A couple of summers ago, my sons encouraged me to read Cormac McCarthy’s The Road, a novel about a father and son fighting for survival as they traverse a cold, sunless, ash-covered landscape. What touched me most about the book was the way the father tried to explain, even normalize, this post-apocalyptic world for his son.
Amid the devastation left by Hurricane Sandy, I imagine parents up and down the Eastern Seaboard are doing the same for their children.
I’ve watched this video taken in Rockaway Queens over and over again.
I can’t get the images out of my head: streets buried in sand, cars scattered into piles like pick-up sticks. “It’s like a scene from some end-of-the-world movie,” says the film’s narrator. It has been weeks since Sandy raged through this neighborhood, and many people are still without power, heat, or hot water.
This is where we are. We can’t go back. We can only move forward.

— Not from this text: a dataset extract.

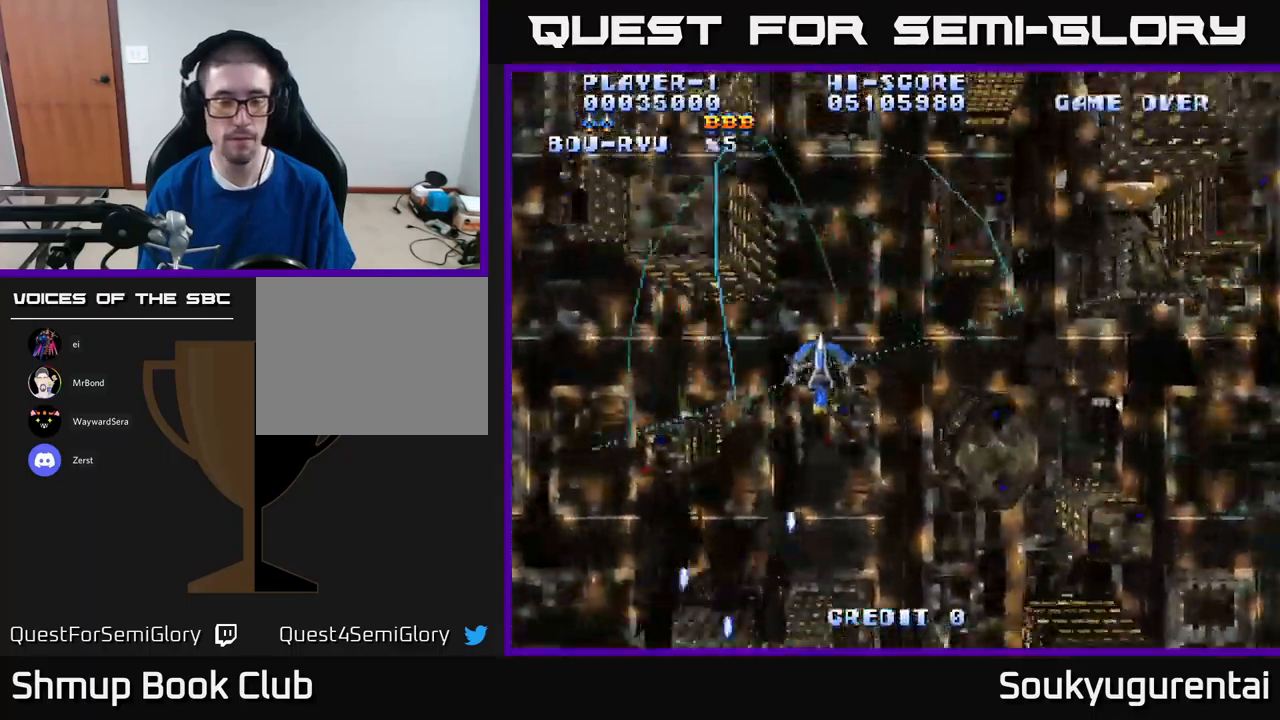
{"dt_ms": 500, "buttons": ["A", "DPAD_DOWN"], "left_stick": "center", "right_stick": "center", "events": [[133, "DPAD_LEFT", "up"], [316, "DPAD_LEFT", "down"], [483, "DPAD_LEFT", "up"]]}
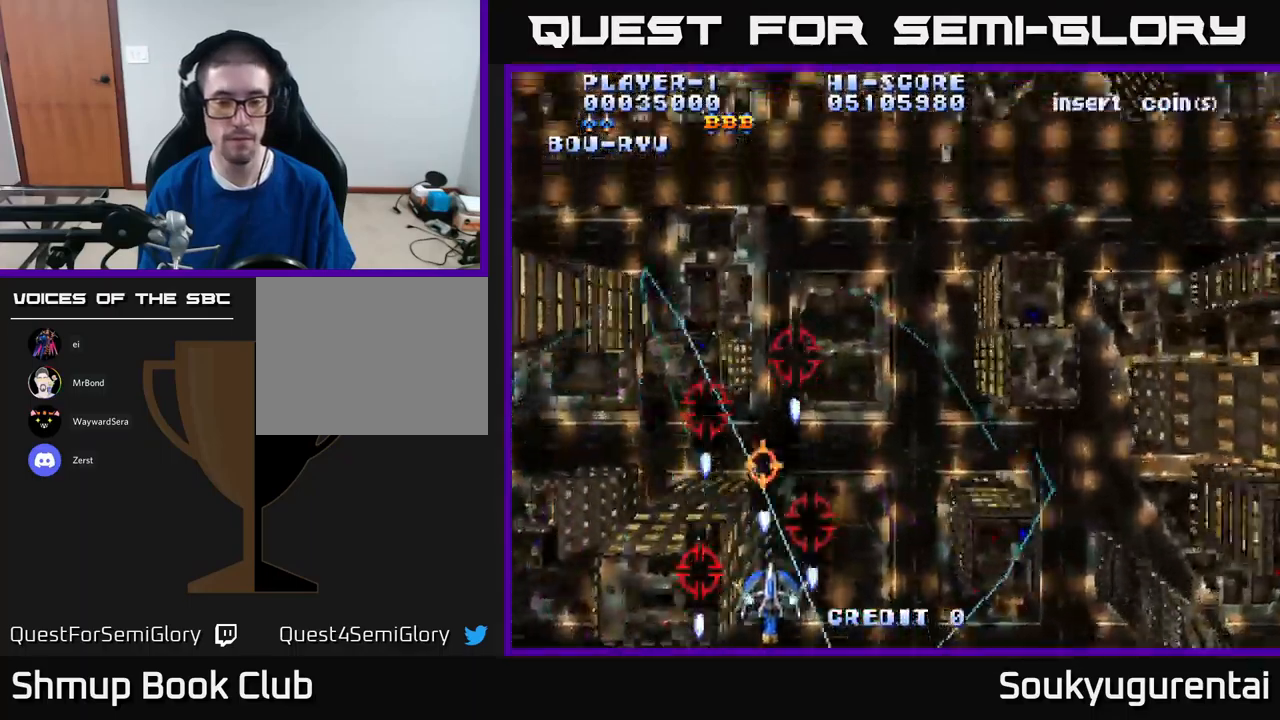
{"dt_ms": 500, "buttons": ["A", "DPAD_RIGHT"], "left_stick": "center", "right_stick": "center", "events": [[16, "DPAD_RIGHT", "down"], [333, "DPAD_DOWN", "up"]]}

But the fork in the road that will take us toward McCarthy’s dystopian future is ever closer.
These superstorms are the new normal. And while it will take decades to bring our planet back from the brink, actions we take now can slow and maybe even halt climate change tomorrow.
Fighting for a clean and safe environment is like every other battle we’ve undertaken. We haven’t made progress in attaining civil rights, equality for women, or gay rights by asking politely. We demand those rights, loudly, consistently — because we are entitled to them.
We must do no less in our fight to stop climate change. Not only are we, and future generations entitled to a clean and healthy environment, our lives, and theirs, depend on it.
The fork in the road is just ahead. We must act now.